Lt. Gen. George Monahan, director of the Pentagon’s SDI Organization, recently warned that the Arrow and other “Star Wars” projects would have to be slowed down if Congress approves a 1990 Pentagon SDI budget lower than $4.1 billion.

The greater threat to the U.S.-Israeli program has been cancellation, which Monahan said would occur if Congress does not set aside at least $3.2 billion for the Pentagon’s SDI program for the 1990 fiscal year, which begins Oct. 1.

In approving the 1990 Department of Defense authorization bill, the House cut the Pentagon’s SDI program to $2.8 billion, while the Senate approved a funding level of $4.2 billion. Both houses set aside additional SDI funds for the Department of Energy.

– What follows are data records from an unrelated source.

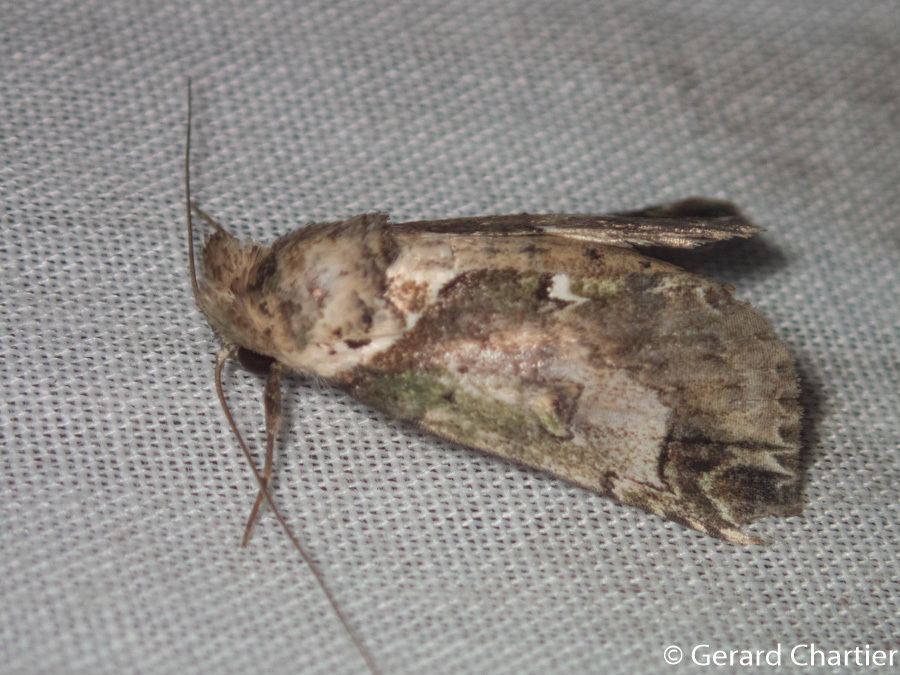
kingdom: Animalia
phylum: Arthropoda
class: Insecta
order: Lepidoptera
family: Nolidae
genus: Risoba
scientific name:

When a House-Senate conference committee meets in September to strike a compromise between the two bills, it is expected to agree on a figure halfway between $2.8 billion and $4.2 billion, which would be high enough to save the program.

Israel, which was one of the first countries to join the United States in Star Wars research, wants to develop the Arrow for protection against Soviet SS-21 missiles in Syria and Chinese surface-to-surface missiles sold to Saudi Arabia.

Since 1986, Israel has received nearly $86 million from the Pentagon to conduct research on the feasibility of building the Arrow.

Under an agreement Israel signed in 1987, it is to receive another $72 million next year, but that portion of the contract has to be renegotiated. Israel is financing 20 percent of the research effort.

Unlike other funds that Israel receives from the United States, money from the SDI program is designated by the Pentagon, and not by Congress. If the Arrow program were eliminated, then Congress would likely try to set aside specific funds for it.